El Congreso estadounidense debe aprobar este miércoles el colosal plan de estímulo impulsado por Joe Biden con el apoyo único de los demócratas, que le proporcionaría así una importante victoria al presidente en el comienzo de su mandato.
La cantidad da vértigo: 1,9 billones de dólares, el equivalente al PIB de Italia en 2020. Un monto suficiente para tener un impacto considerable en el crecimiento, según los economistas, y sobre la vida de millones de estadounidenses.
Estados Unidos necesita “desesperadamente” estas medidas para salir de la crisis provocada por la pandemia, insiste el mandatario, que prometió promulgar el “plan de rescate” en cuanto sea adoptado por el Congreso.
Los republicanos se oponen a esta iniciativa, y denuncian medidas de “extrema izquierda” que van más allá de la lucha contra la crisis causada por el coronavirus.
Biden, que recuerda repetidamente su larga etapa como senador capaz de conseguir compromisos con el otro campo, no ha logrado hasta ahora convencer a ninguno.
Pero los demócratas, que controlan la Cámara de Representantes, están convencidos de que podrán adoptarlo sin ellos, durante la votación prevista para el miércoles al final de la mañana, tras dos horas de un debate que debe arrancar a las 09H00 locales (14H00 GMT).

El plan de Biden superó ya otra etapa decisiva el martes por la noche con el voto de proceso en la Cámara: 219 demócratas aprobaron las normas que regularán la votación final, mientras que 209 republicanos y un demócrata las rechazaron.
“Es una ley notable, histórica, que conducirá a una transformación profunda y permitirá avanzar mucho en la lucha contra el virus y responder a nuestra crisis económica”, aseguró el martes la presidenta demócrata de la Cámara, Nancy Pelosi.
Señal de su confianza, varios jefes demócratas estuvieron junto a ella en esta conferencia de prensa con tonos triunfalistas... antes incluso de la votación.
Este martes, el 46º presidente de Estados Unidos visitó, de su lado, la que es considerada como la ferretería más vieja de Washington, que se benefició de uno de los programas de ayuda del gobierno de Donald Trump, cuyas medidas serán prolongadas ahora.
Los demócratas insisten en el hecho de que con su versión, las pequeñas empresas familiares, y especialmente las gestionadas por personas integrantes de minorías, recibirán un mayor apoyo.
“Dimos un paso de gigante” para ayudar a los estadounidenses, había dicho Biden el sábado tras la votación en el Senado de este plan, una de sus grandes promesas de campaña.

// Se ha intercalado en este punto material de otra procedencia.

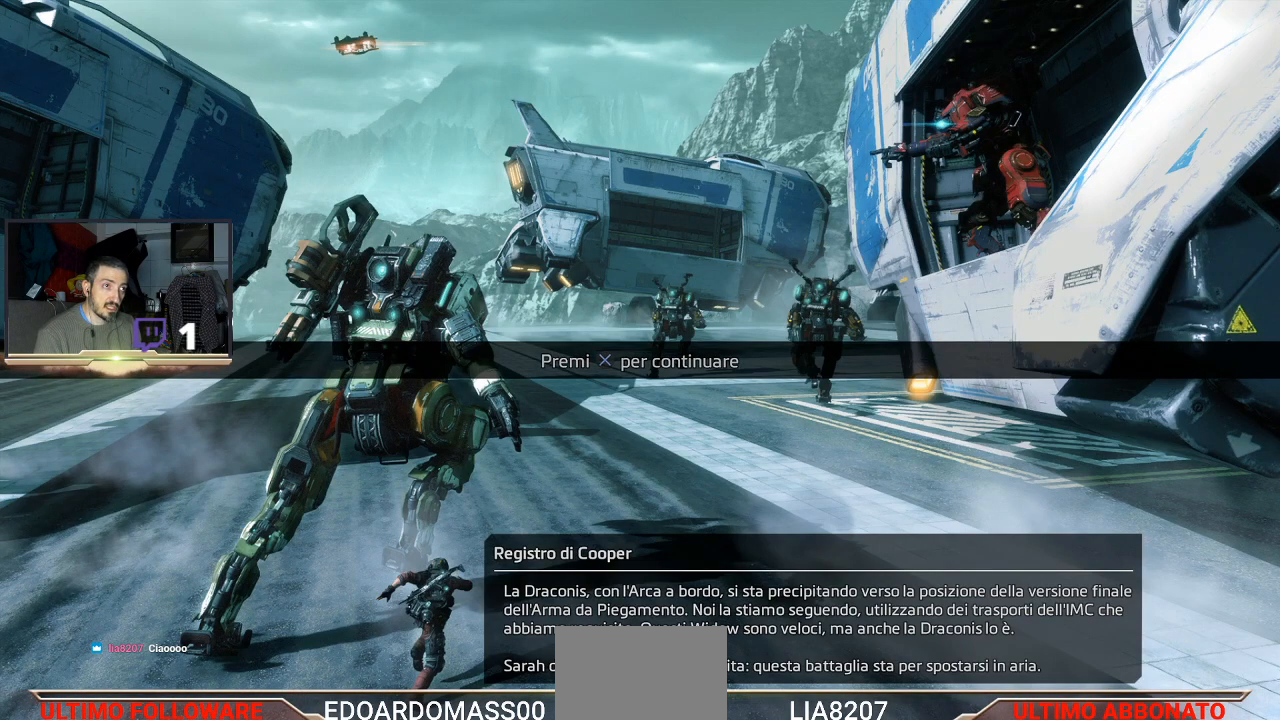
{"buttons": [], "left_stick": "center", "right_stick": "center", "events": [[67, "CROSS", "down"], [167, "CROSS", "up"], [233, "CROSS", "down"], [333, "CROSS", "up"], [433, "CROSS", "down"], [500, "CROSS", "up"]]}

“Estamos muy entusiastas, optimistas, y llenos de esperanza por lo que está por ocurrir”, escribió en Twitter el jefe de gabinete de Biden, Ron Klain, este martes.
Con una corta mayoría, los demócratas solo pueden permitirse unas pocas deserciones el miércoles.
Las modificaciones aportadas al Senado bajo la presión de los moderados podrían hacer temer una rebelión progresista. Pero el apoyo firme del senador independiente Bernie Sanders al texto negociado calmó la tensión entre los jefes del partido.
Biden recuerda sin cesar el ejemplo de la gran crisis de 2008, cuando fue la mano derecha de Obama para poner en marcha el plan de rescate a la economía estadounidense en 2009, e insiste en que es mejor pensar en grande para tratar de evitar una recaída.
La mayor economía mundial tuvo una contracción de 3,5 % el año pasado, la mayor desde la Segunda Guerra Mundial.
De acuerdo a los expertos, este paquete millonario debería impulsar el crecimiento. Según la Casa Blanca, esta ley “histórica” creará más de 7 millones de nuevos puestos de trabajo este año, abaratará costos de salud y salvará vidas al impulsar la vacunación contra el covid.

La Presidencia afirma igualmente que la pobreza en los niños se reducirá a la mitad.
Si se aprueba definitivamente, el proyecto de Biden mantendrá muchos de los programas anteriores de otros paquetes de ayuda aprobados en 2020, por 2,2 billones de dólares y 900.000 millones respectivamente, repartirá cheques de hasta 1.400 dólares a muchos estadounidenses y concederá ayudas a los gobiernos estatales y locales con problemas de liquidez. También prolongará subsidios por desempleo excepcionales que caducan el 14 de marzo, hasta septiembre.
Este plan “llevará a una transformación profunda”, afirmó el martes Hakeem Jeffries, uno de los líderes demócratas de la Cámara.
Pero para el legislador republicano Steve Scalise, los demócratas no se enfocan en la lucha contra la pandemia, sino que impulsan “un programa de extrema izquierda” con el que “empujan a la próxima generación a la bancarrota con una montaña de deuda”.